-
Notifications
You must be signed in to change notification settings - Fork 31
[BUG] AssertionError: ERR: Assert Failed: More jobs found (via squeue and log files) than should exist #362
Description
hlitz@bohr1:~/git/scarab-infra$ ./sci --status myexp3
[datacenter, datacenter, clang, 509, None] is a valid simulation option.
Checking resource availability of slurm nodes:
UNAVAILABLE: bohr2
UNAVAILABLE: bohr3
UNAVAILABLE: bohr4
UNAVAILABLE: bohr5
AVAILABLE: maxwell
UNAVAILABLE: ohm
Checking what nodes currently have a running job with the following name(s):
allbench_traces_exp_test10_*_hlitz
Summary of running simulations (by node):
ohm: 1 Jobs
More log files than total runs. Maybe same experiment name was run multiple times?
WARN: Log files for config baseline, which is not in the experiment file
Currently running 1 simulations (from logs: 1)
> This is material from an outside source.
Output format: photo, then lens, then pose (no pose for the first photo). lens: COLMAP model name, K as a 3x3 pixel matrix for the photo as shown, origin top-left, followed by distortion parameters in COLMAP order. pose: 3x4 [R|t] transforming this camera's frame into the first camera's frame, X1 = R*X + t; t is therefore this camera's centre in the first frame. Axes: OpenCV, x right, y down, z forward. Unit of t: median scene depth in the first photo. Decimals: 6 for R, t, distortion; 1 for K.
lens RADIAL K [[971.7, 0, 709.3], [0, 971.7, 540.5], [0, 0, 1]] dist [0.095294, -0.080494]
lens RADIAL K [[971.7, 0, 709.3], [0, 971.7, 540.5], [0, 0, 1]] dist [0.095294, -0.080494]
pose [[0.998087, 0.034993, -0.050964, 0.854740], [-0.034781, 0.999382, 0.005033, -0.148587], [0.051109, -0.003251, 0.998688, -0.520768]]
Traceback (most recent call last):
File "/soe/hlitz/git/scarab-infra/sci", line 4246, in
sys.exit(main())
^^^^^^
File "/soe/hlitz/git/scarab-infra/sci", line 4229, in main
handle_descriptor_action(args.status, "info", dbg_override=args.debug_level)
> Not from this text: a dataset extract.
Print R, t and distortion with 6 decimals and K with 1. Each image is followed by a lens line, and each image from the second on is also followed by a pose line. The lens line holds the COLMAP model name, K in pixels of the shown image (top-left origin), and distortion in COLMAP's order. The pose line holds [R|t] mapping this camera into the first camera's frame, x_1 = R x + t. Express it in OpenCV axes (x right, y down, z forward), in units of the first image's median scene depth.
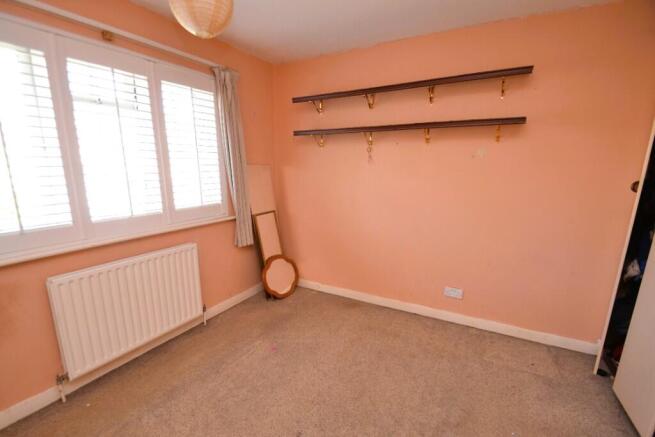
lens RADIAL K [[297.4, 0, 310.4], [0, 297.4, 233.8], [0, 0, 1]] dist [0.000067, -0.000056]
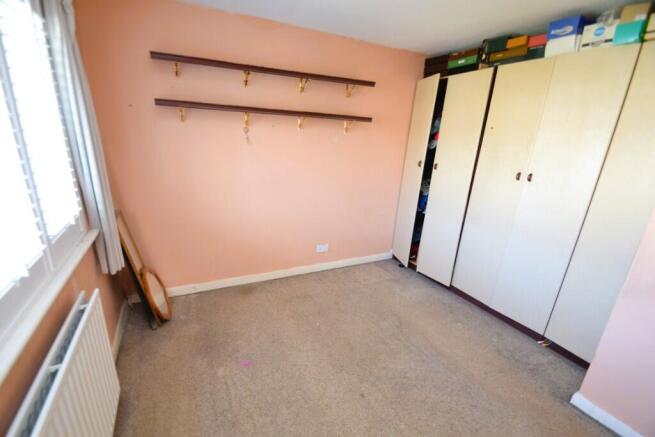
lens RADIAL K [[297.4, 0, 310.4], [0, 297.4, 233.8], [0, 0, 1]] dist [0.000067, -0.000056]
pose [[0.559139, -0.238141, 0.794136, -0.561416], [0.146146, 0.971171, 0.188330, -0.114636], [-0.816091, 0.010757, 0.577823, 0.294854]]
File "/soe/hlitz/git/scarab-infra/sci", line 407, in handle_descriptor_action
sim_module.run_simulation_command(str(path), sim_action, dbg_lvl=dbg_lvl, infra_dir=infra_dir)
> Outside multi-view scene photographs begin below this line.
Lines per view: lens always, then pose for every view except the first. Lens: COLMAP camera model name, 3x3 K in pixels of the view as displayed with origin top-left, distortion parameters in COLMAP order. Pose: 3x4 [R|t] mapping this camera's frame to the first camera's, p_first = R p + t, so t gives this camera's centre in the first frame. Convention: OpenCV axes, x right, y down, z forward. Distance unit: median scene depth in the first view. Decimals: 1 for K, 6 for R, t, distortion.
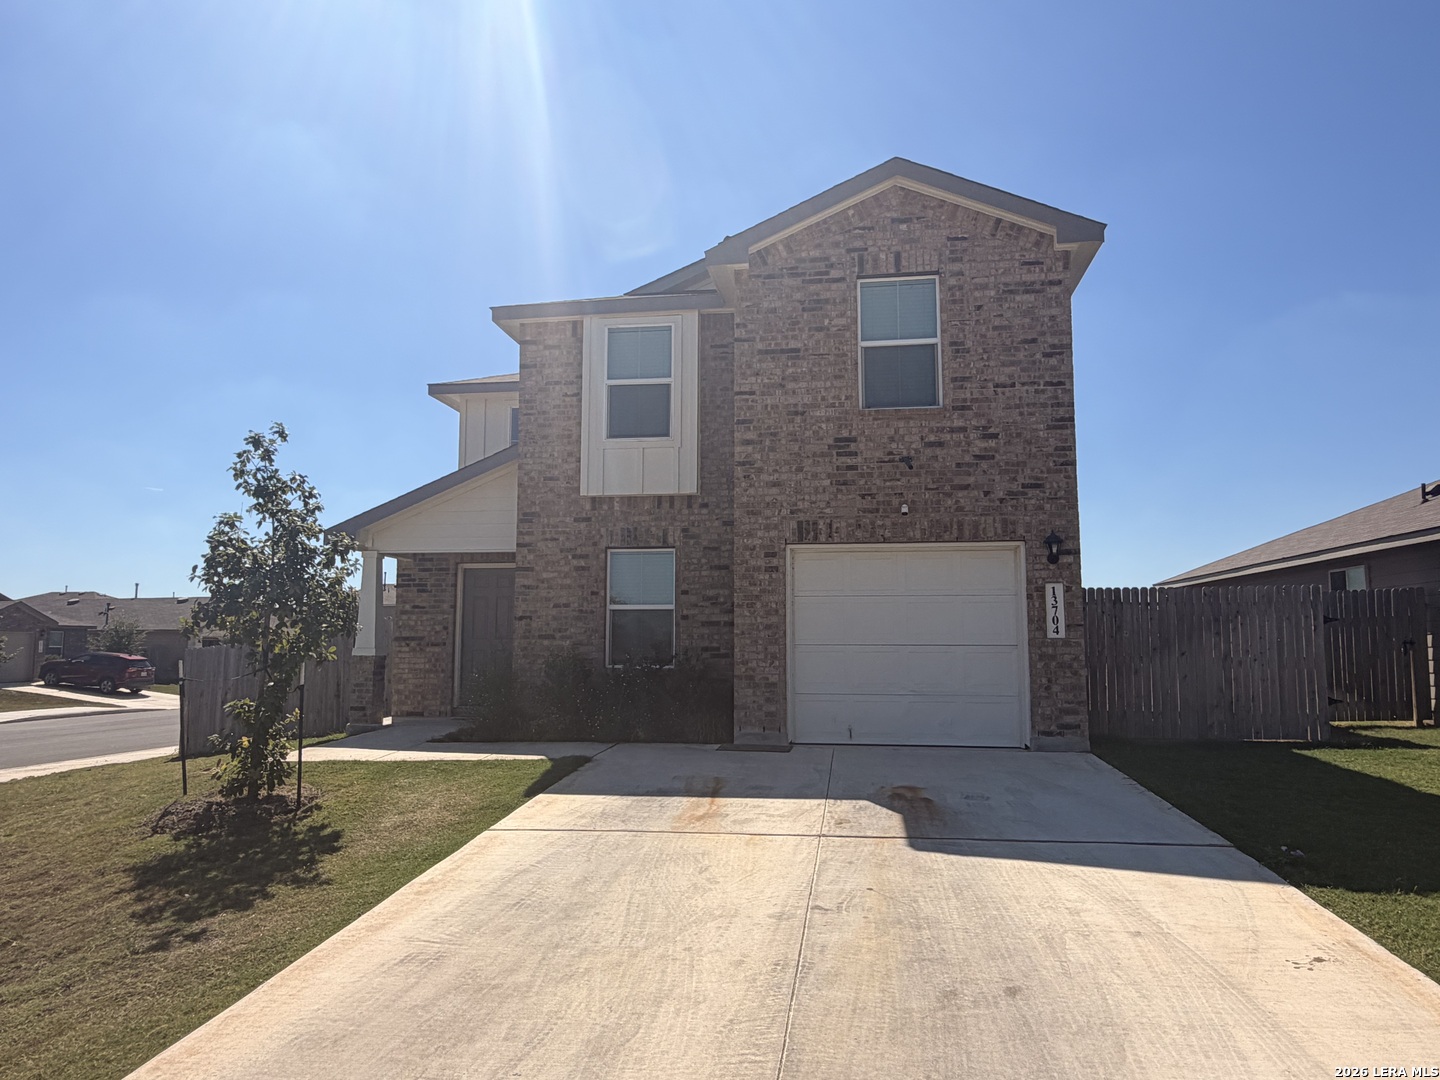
lens RADIAL K [[965.9, 0, 721.0], [0, 965.9, 548.6], [0, 0, 1]] dist [-0.000537, 0.004829]
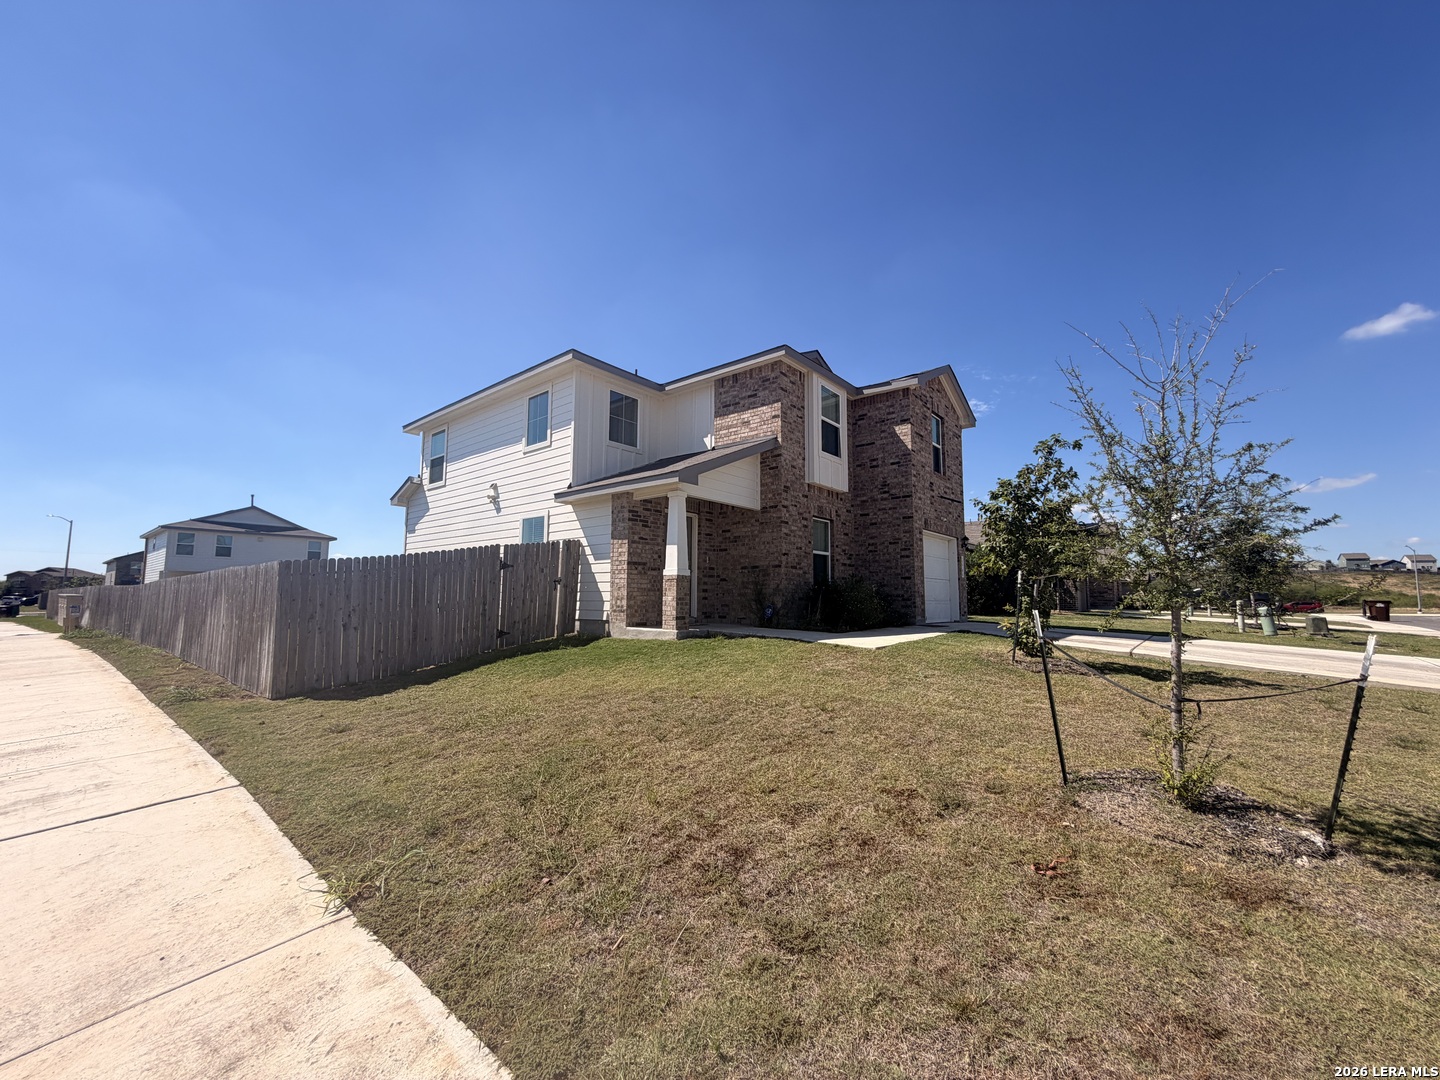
lens RADIAL K [[576.8, 0, 716.7], [0, 576.8, 541.7], [0, 0, 1]] dist [0.000944, 0.000706]
pose [[0.527395, 0.086199, 0.845236, -1.217515], [-0.095285, 0.994565, -0.041973, 0.118595], [-0.844260, -0.058402, 0.532742, 0.715616]]
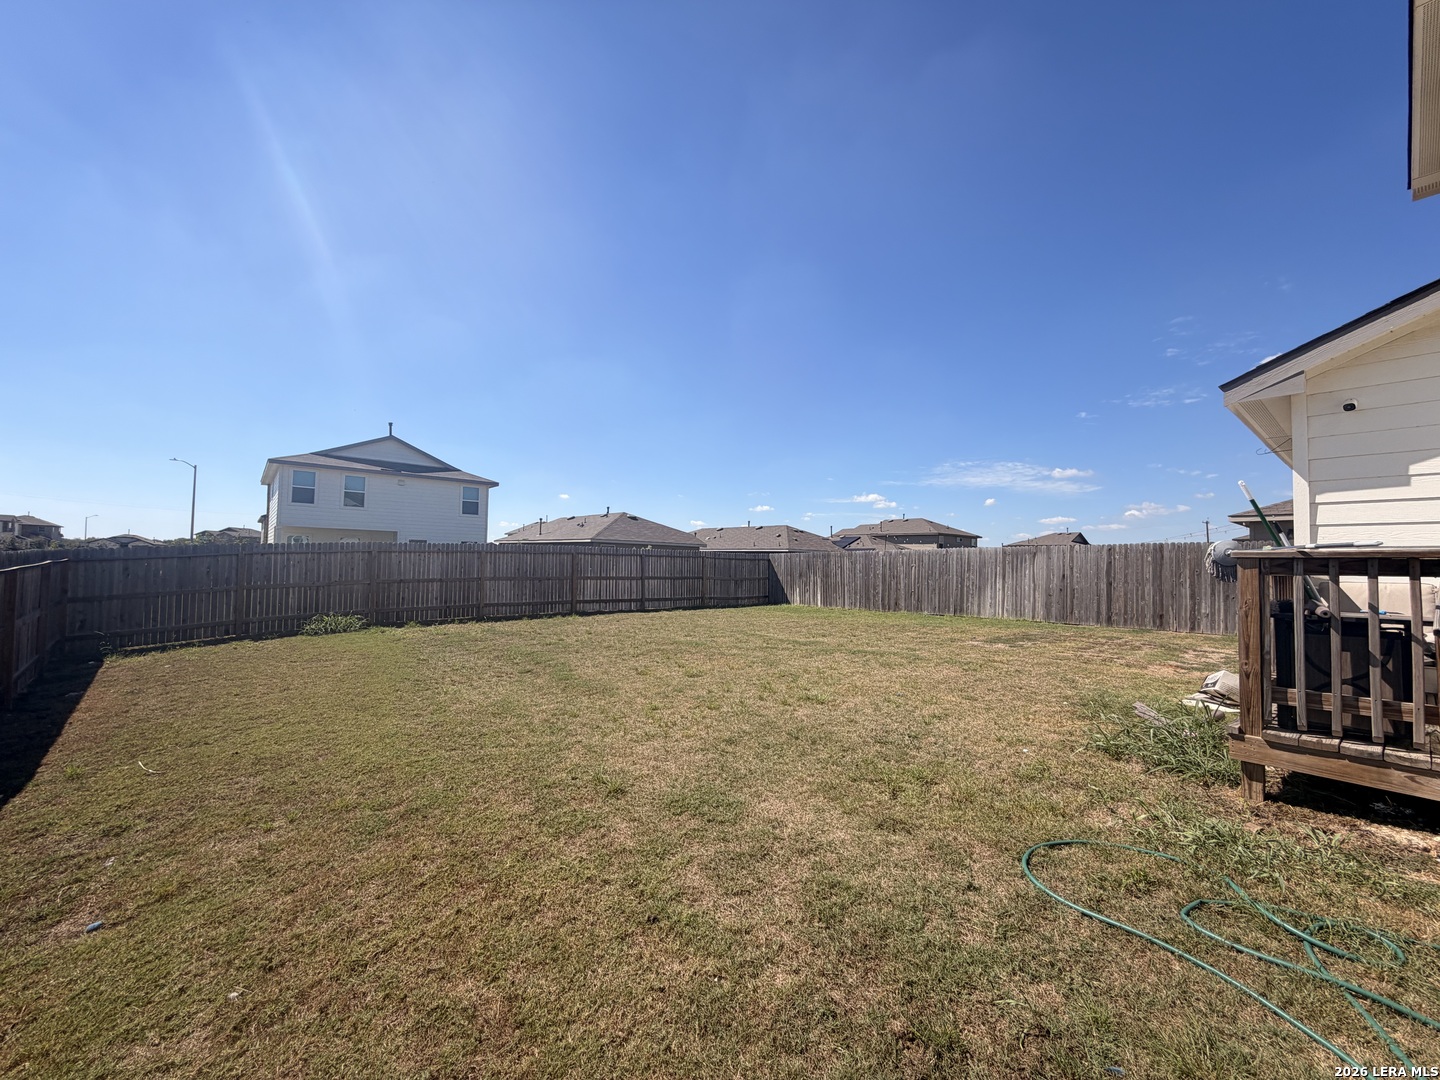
lens RADIAL K [[576.8, 0, 721.5], [0, 576.8, 540.5], [0, 0, 1]] dist [0.000944, 0.000706]
pose [[0.687355, 0.025077, 0.725888, -0.526736], [-0.084232, 0.995413, 0.045373, 0.250940], [-0.721420, -0.092331, 0.686315, 2.302748]]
File "/soe/hlitz/git/scarab-infra/scripts/run_simulation.py", line 521, in run_simulation_command
raise exc
File "/soe/hlitz/git/scarab-infra/scripts/run_simulation.py", line 465, in run_simulation_command
slurm_runner.print_status(user, experiment_name, docker_image_list, descriptor_data, workloads_data, dbg_lvl)
File "/soe/hlitz/git/scarab-infra/scripts/slurm_runner.py", line 308, in print_status
print_simulation_status_summary(
File "/soe/hlitz/git/scarab-infra/scripts/utilities.py", line 1948, in print_simulation_status_summary
assert total_per_conf >= total_found, "ERR: Assert Failed: More jobs found (via squeue and log files) than should exist"
^^^^^^^^^^^^^^^^^^^^^^^^^^^^^
AssertionError: ERR: Assert Failed: More jobs found (via squeue and log files) than should exist
I think this happened when I had some configurations defined, they had been completed, and then I removed them and added other configs.
More log files than total runs. Maybe same experiment name was run multiple times?
- It should print the log file that is missing/additional
- what does "Maybe same experiment name was run multiple times?" mean?
- Does it just count log files or check which ones are running?